A l'origine de "l'affaire de la yourte", la plainte d'une voisine...
Le 5/10/2012 à 06h00 par Barbara Gorrand | Mis à jour à 08h53
'L'affaire de la yourte' est loin d'être finie.
Jean-Luc Préaux ne cache pas son dépit. Et dire qu'il y a quinze jours à peine, il pensait pouvoir enfin souffler…
"Voilà, ça recommence. Le parquet fait appel. Cela avait été classé sans suite, puis j'ai été relaxé et maintenant on repart pour un tour. Il faudra attendre encore un an pour passer en appel, cela va engendrer des coûts… Je pensais honnêtement que les tribunaux avaient autre chose à faire !".
Pour cet agriculteur, installé dans la zone naturelle de Banyuls-sur-Mer, l'enjeu est terriblement simple : conserver un toit au-dessus de sa tête. Quand bien même ce toit serait celui, précaire, d'une yourte mongole.

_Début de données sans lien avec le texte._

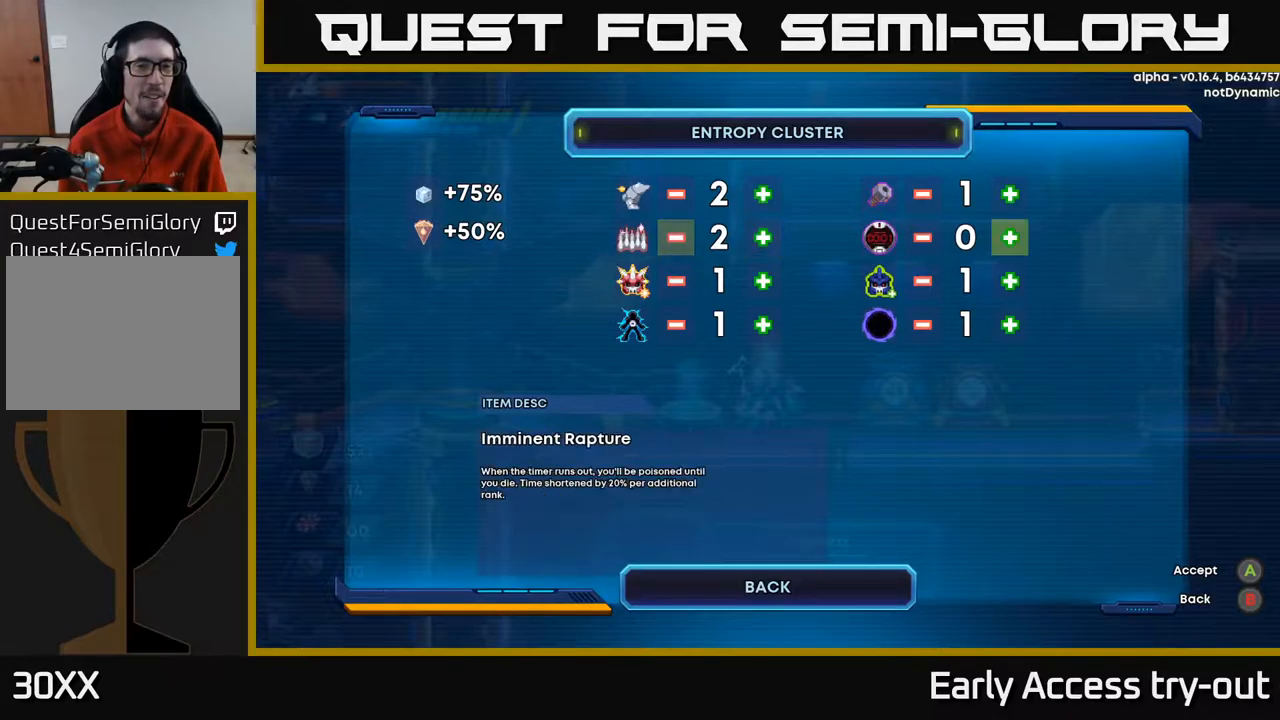
{"buttons": ["A"], "left_stick": "center", "right_stick": "center", "events": [[167, "DPAD_RIGHT", "down"], [283, "DPAD_RIGHT", "up"], [500, "A", "down"]]}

Mais pour les associations qui le soutiennent, cette affaire locale est bien plus cruciale qu'il n'y paraît…
"Une jurisprudence donnerait des droits aux pauvres"
"Il est capital que nous gagnions cette affaire c'est pourquoi, fait plutôt rare, nous sommes plusieurs structures différentes à travailler ensemble, avec notamment la Confédération paysanne", confirme Clément David, représentant l'association Halem (habitants de logements éphémères ou mobiles) dans le sud-ouest de la France.
"Cette affaire est pleine de paradoxes : on ne peut pas, d'un côté, organiser des Grenelle de l'environnement, favoriser les circuits courts et de l'autre empêcher un petit agriculteur de travailler à son activité de subsistance.
Comme on ne peut pas développer un tourisme 'éthique', avec une 'boboïsation' du territoire permettant de dormir dans une cabane dans les arbres ou sous une yourte… et empêcher un individu de vivre dans la sienne, sur son terrain. Derrière cela, évidemment, se cache une énorme pression foncière. Ce n'est ni plus ni moins qu'une utilisation de l'écologie à des fins commerciales. C'est cette gentrification du milieu rural que nous dénonçons".
Mais surtout, pour Halem, le 'cas Préaux' est déterminant en matière de politique générale. Particulièrement dans un contexte marqué par le démantèlement de nombreux camps de populations venues d'Europe centrale.
"Les différents ministres de l'Intérieur, qu'ils soient de droite ou de gauche, entretiennent cette posture : il faut trouver un fautif, un 'ennemi de l'intérieur', aux problèmes du logement et de la précarité. Cela légitimise la politique défavorable aux populations pauvres. D'où cet acharnement démesuré dans le cas de Jean-Luc Préaux, car ils ont peur que nous obtenions une jurisprudence qui donnerait des droits aux pauvres… Et ils savent que nous les attendons au tournant".
L'an dernier, la mobilisation des associations a permis de retirer le projet de loi Léonard, qui limitait à trois mois le séjour dans un camping. "Or entre 70 000 et 100 000 personnes dans le pays vivent à l'année dans des campings, par nécessité. Ce projet a été pour l'heure retiré, mais pas enterré. Et nous savons que sous la pression foncière, quel que soit le gouvernement, cette loi ou une autre sera présentée…".
Jean-Luc Préaux, le petit agriculteur de Banyuls, ne sera donc pas le seul à retenir son souffle jusqu'à la décision de la cour d'Appel.